L'ascenseur est le "moyen de transport" le plus utilisé. Il évolue avec son temps, en étant de plus en plus connecté, intelligent, et de moins en moins énergivore. Installer, entretenir, réparer et moderniser les équipements, c’est l’affaire de l’ascensoriste, qui connaît bien aussi les escaliers mécaniques, les trottoirs roulants ou encore les sièges monte-escalier. D'une part, il y a le volet montage sur les chantiers de construction ou de rénovation. Après avoir consulté les plans de montage, l'ascensoriste installe les éléments à assembler, réalise les branchements, pose les câbles et les boîtiers de commande, règle les freins, puis vérifie que tout fonctionne avant la mise en service. Côté maintenance, il ou elle entretient et rénove le parc ancien, afin de garantir l’efficacité et la fiabilité des équipements comme la sécurité des usagers. Cela veut dire effectuer des visites régulières dans les immeubles pour procéder à des vérifications et à des réglages, et assurer d'éventuels dépannages, y compris la nuit et les jours fériés. Les déplacements sont fréquents et se font en solo ou en équipe. Une remise en marche doit intervenir dans les meilleurs délais, en respectant la réglementation. Le métier demande des compétences techniques (mécanique, électricité, électronique, informatique et automatismes), de la rigueur et de la disponibilité, tout comme une bonne condition physique pour travailler en hauteur. Sans oublier le relationnel pour échanger avec les publics variés, des professionnels de la construction aux habitants. 

Le métier en détail

Disponibilité obligatoire

Les horaires sont généralement réguliers, mais il peut y avoir des astreintes, la nuit et les jours fériés, par exemple. Les interventions d'urgence nécessitent d'être disponible et réactif. La remise en marche doit se faire dans les meilleurs délais, en respectant la réglementation et en garantissant la sécurité des usagers. 

En solo ou en équipe

L'ascensoriste travaille souvent en équipe sur les chantiers. Intervenant en solo ou en binôme, il ou elle se déplace sur site à bord d'un véhicule de service. Ses tournées d'inspection l'amènent à des déplacements quotidiens. Le permis de conduire est donc indispensable.
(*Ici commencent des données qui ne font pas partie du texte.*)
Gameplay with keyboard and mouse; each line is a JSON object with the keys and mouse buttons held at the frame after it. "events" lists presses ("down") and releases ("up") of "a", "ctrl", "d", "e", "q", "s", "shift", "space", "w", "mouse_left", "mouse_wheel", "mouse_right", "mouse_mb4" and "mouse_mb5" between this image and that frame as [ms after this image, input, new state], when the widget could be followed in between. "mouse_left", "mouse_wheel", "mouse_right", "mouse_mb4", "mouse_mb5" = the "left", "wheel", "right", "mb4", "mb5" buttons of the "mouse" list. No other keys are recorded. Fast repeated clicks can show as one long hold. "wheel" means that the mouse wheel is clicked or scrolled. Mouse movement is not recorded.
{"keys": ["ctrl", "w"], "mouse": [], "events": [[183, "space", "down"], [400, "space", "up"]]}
Un métier physiquement exigeant

L'ascensoriste exerce souvent dans des postures inconfortables, en hauteur, en milieu confiné et à proximité du vide. Il ou elle doit présenter une bonne condition physique, et ne doit pas avoir de problème de dos, d'allergie respiratoire, de trouble de l'équilibre ou de la vue (daltonisme). Le port d'équipements de protection (casque, harnais, gants...) est obligatoire.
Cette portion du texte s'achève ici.